The word “partnered” showed up in his profile, something I’m pretty sure I would have noticed if it had been there before. There were hiccups in our communication — a text accidentally left unsent, a cryptic exchange of emojis, but then suddenly we were in bed together having some of the the warmest, gooshiest, brain-drug releasing sex I could ever hope for. After a celebratory climax — more on that when we talk in person — I handed him a towel and he proceeded to get up to put his pants on. Wait a second. No cuddle? I asked for one and he did indulge me, but it definitely knocked the stars from my eyes. I made it worse by over-talking and draping my leg over him when he started to pull away. Afterwards if I were Carrie Bradshaw I would have hurried to my laptop by the window in my Manhattan brownstone to mull it over. “Is it worth it to have ridiculously hot sex when you find out the guy is in a no-longer-sexual committed relationship with someone else?”
“Slob on my knob, like it’s ya job / Yellow Lamborghini, corn on the cob,” was an inspiring call to action — one of many — on Chief Keef’s 4NEM album. Perhaps it will serve as my personal cri de coeur for romance in 2022. The Chief is extreme — he goes from a sweet, encouraging voicemail from his granny to a couplet like “That ain’t yo’ hoe, that’s everybody hoe / How that pussy is? Everybody know.” But there are layers to this rapper: “I might go bikin’/ I might climb a mountain, I might go hikin’ / I might go strikin’ / Said I smell good, she like my hygiene.” The overconfidence is hilarious, but it’s the unexpected shifts out of his hard gangsta persona that make him truly adorable. “On what I won’t buy a bitch off my aunty? On what I won’t give a hundred to my mommy?” And his arrangements get strange and subtle, like on my personal fave, the dark and paranoid “Shady” — served over an amelodic bed of what sounds like a shamisen.

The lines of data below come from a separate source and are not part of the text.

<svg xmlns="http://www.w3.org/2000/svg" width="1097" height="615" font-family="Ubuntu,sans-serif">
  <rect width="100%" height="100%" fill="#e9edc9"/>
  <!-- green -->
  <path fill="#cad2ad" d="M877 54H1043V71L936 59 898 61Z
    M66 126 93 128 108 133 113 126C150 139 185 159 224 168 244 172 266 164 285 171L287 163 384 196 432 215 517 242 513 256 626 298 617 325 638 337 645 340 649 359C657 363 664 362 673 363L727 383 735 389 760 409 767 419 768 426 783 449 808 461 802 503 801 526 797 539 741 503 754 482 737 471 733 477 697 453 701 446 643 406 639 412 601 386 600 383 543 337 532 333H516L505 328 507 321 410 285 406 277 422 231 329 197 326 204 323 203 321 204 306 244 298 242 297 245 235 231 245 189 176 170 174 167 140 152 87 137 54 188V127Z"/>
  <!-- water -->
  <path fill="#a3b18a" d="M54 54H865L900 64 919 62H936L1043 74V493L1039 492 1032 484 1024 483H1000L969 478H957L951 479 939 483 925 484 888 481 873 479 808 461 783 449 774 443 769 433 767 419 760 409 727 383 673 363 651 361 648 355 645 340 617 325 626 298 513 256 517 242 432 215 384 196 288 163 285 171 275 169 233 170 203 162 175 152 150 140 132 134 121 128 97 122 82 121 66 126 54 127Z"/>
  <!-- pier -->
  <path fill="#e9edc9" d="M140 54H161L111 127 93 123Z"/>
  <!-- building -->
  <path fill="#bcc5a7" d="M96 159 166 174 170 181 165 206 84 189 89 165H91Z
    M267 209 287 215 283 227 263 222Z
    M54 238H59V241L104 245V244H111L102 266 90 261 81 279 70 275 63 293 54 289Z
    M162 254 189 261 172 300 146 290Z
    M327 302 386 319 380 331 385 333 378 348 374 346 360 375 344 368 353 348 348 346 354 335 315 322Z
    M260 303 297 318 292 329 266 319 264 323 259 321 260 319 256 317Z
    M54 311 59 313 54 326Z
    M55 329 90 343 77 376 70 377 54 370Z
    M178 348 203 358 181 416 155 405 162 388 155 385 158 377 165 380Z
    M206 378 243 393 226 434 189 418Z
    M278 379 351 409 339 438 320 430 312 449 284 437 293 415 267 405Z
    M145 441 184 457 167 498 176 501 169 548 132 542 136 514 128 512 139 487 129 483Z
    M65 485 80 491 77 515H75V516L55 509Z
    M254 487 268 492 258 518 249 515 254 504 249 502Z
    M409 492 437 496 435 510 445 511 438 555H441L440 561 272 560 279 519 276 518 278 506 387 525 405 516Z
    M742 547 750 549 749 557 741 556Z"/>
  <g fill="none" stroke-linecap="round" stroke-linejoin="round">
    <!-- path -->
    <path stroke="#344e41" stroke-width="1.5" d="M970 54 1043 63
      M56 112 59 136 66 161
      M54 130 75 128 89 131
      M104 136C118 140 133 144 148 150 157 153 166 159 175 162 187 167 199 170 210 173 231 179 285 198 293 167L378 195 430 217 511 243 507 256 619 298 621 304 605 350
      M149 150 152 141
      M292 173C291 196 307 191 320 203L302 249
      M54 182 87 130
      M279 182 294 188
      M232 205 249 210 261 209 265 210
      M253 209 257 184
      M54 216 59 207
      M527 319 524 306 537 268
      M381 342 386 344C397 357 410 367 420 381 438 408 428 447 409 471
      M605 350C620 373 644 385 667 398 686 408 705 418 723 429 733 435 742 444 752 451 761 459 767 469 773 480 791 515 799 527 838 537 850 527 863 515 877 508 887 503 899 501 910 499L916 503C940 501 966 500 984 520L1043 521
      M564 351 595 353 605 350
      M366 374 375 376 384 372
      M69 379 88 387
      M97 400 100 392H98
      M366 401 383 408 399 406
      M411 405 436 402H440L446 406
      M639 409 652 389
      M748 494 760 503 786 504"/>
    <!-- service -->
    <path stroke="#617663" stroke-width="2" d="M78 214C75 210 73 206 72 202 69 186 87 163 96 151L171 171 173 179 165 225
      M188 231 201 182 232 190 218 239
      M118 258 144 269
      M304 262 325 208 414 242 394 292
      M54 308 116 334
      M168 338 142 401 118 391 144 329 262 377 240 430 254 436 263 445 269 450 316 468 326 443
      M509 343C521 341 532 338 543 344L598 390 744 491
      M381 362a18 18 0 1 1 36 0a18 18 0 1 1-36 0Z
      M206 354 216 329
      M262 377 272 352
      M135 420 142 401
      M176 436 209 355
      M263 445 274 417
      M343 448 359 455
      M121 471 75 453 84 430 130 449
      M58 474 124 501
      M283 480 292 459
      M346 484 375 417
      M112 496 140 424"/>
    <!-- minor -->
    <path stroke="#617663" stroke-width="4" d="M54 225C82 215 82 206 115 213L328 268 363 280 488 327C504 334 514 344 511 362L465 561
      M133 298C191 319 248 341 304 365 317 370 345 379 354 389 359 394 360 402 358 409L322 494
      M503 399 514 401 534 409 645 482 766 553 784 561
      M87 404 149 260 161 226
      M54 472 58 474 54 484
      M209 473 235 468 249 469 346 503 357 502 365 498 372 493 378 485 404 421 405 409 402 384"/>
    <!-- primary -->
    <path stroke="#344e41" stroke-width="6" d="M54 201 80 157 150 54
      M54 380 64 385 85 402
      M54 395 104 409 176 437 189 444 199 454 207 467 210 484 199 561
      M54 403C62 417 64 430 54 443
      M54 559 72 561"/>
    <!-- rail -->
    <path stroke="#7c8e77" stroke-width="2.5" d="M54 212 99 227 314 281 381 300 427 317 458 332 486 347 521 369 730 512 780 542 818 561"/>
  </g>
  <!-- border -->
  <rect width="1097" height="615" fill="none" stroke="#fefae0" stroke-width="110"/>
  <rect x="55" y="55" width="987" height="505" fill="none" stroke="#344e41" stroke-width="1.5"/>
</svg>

I know I’ve already gushed endlessly about Satomimagae but I got myself the Hanzono album on vinyl mostly just because it came with a lyric sheet. I’ve never felt like I could distinguish between digital and analogue, but I put it on the turntable and played it through circa 1980 JVC speakers that I’ve had since college and the vinyl had a sweetness and natural quality that was just on another level from what I’m used to. I guess vinyl is now a high-end audiophile commodity rather than a mass-market one, and mastering and manufacturing has come a long way. Just sublime.
Hate-watching Sex in the City through the years has been such a pleasure: the way Carrie embodies a specific kind of 21st Century privileged assholeness is truly frightening, but at the same time the point of view of the show seems to be that she’s like this aspirational fantasy figure to identify with. The reboot picks up this ethos seamlessly, starting out with a self-serving storyline about the missing Samantha that wantonly re-contextualizes the real-life feud between SJP and Kim Cattrall. First they make it about Samantha’s personal issues and then they reassure la Parker that “she really does love me.”
But the best part is when spoiler alert Carrie comes home to find Big mid-heart attack. Does she call 9-1-1? No, she seizes the moment to give herself a big emotional scene, throwing her arms around him as the rain from the glass and granite shower falls upon them, ruining her hair and her favorite shoes. I tell you it’s fucking genius, possibly the best Carrie moment ever. Is Michael Patrick King secretly cracking up over what he got away with?